Write the next few sentences of the passage on playing with several cats, picking up right after its last line.

> _Study text_:
★ ★ ★ ★ ★ ★ ★

If you have more than two cats, you’ll have to arrange individual play sessions to be sure that everyone gets his or her turn. You can still do group sessions using two toys (obviously the cats will have to take turns) but you have to be very aware of who might be backing away from the game. Make sure everyone gets a shot and don’t allow two cats who maybe aren’t on the best of terms to find themselves eye to eye. If you are going to do individual sessions, leave the radio or TV on to create background noise for your other cats. The sound will hopefully cover the familiar sound of the interactive toy off in the distance.
After a group play session, provide everyone with a treat for a job well done. Then go lie down and put a cold cloth over your eyes.

★ ★ ★ ★ ★ ★ ★

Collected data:

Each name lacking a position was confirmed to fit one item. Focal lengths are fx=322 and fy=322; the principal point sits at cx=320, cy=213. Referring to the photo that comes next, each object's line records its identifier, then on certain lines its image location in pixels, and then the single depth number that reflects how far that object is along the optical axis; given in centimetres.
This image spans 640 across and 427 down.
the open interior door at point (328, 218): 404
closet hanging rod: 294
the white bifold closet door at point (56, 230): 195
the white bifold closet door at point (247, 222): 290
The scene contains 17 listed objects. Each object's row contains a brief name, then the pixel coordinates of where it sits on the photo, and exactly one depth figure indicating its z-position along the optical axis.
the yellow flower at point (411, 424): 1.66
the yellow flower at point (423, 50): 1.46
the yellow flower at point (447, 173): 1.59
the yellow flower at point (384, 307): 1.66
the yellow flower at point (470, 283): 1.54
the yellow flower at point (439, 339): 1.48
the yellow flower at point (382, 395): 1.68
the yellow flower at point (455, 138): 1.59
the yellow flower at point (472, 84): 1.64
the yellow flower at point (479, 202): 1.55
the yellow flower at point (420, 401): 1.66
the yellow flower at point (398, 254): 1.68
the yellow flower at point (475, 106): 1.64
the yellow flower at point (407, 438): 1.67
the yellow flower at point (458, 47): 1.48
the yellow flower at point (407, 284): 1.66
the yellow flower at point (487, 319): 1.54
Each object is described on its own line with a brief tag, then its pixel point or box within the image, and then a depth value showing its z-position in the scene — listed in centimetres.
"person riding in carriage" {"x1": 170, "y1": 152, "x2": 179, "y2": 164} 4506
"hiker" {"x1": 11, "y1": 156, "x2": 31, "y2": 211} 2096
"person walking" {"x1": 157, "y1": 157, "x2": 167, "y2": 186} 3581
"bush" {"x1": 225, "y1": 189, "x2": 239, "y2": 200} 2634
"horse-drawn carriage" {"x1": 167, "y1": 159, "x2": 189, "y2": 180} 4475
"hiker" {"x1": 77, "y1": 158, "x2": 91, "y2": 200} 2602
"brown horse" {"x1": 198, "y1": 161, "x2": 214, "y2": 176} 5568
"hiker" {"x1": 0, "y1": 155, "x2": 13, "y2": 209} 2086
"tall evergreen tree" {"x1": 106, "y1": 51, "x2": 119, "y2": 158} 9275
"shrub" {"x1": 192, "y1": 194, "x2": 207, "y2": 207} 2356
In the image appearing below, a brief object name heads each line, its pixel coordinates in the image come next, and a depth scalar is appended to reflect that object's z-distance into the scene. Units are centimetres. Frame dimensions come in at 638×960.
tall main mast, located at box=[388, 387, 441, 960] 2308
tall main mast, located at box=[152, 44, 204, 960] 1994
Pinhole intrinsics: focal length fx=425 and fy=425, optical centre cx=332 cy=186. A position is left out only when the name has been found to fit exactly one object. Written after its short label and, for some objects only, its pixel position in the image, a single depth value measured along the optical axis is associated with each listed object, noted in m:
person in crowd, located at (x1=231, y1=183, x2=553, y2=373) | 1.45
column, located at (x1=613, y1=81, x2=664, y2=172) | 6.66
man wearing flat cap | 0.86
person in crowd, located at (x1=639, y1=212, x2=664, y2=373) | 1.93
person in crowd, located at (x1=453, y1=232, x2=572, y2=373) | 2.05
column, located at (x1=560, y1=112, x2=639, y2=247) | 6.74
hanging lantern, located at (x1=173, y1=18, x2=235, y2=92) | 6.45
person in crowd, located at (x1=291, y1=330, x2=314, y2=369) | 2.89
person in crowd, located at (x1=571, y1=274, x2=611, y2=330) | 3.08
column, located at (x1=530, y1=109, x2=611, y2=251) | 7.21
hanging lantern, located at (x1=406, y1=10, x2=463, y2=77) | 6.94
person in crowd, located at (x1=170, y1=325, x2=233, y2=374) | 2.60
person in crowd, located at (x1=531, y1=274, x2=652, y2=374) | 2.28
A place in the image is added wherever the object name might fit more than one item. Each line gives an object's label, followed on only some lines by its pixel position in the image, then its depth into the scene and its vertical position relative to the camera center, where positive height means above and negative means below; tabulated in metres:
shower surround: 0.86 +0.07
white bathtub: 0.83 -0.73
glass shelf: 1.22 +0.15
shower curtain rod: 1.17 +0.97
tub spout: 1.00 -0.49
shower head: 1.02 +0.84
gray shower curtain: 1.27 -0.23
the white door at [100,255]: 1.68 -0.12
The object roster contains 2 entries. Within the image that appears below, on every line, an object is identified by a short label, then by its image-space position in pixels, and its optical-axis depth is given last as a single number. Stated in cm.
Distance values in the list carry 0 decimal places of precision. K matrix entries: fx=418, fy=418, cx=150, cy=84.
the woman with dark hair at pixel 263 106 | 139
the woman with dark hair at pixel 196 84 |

★ ★ ★ ★ ★ ★ ★

> _Reply to the task_:
Interactive Play for Behavior Modification

Because a cat is first and foremost a hunter, you can use an interactive toy to switch her focus from something negative to positive. Here’s a common example: your cat hides whenever she hears a strange noise. You look under the bed and find two eyes staring at you in terror. Get out one of your interactive toys and casually move it around the room. There’s a good chance you’ll get your cat to focus on it. She may not come out from under the bed right away, but she’ll at least give the toy some attention. Your casual attitude sends a signal to her that all is okay in the house. The wrong thing to do after she dives under the bed in terror is to reach down and pull her out so you can hold her. The last thing she wants is to be clutched in your arms. First of all, she’d feel confined (cats don’t tend to like that) and second, she’d pick up the message from you that whatever the noise was, it must’ve been something as bad as she thought. Clutching her would be reinforcing her view that the event was the end of the world. Casual playtime, on the other hand, allows her to keep the comforting option of remaining under the bed, but helps her to realize she doesn’t need to.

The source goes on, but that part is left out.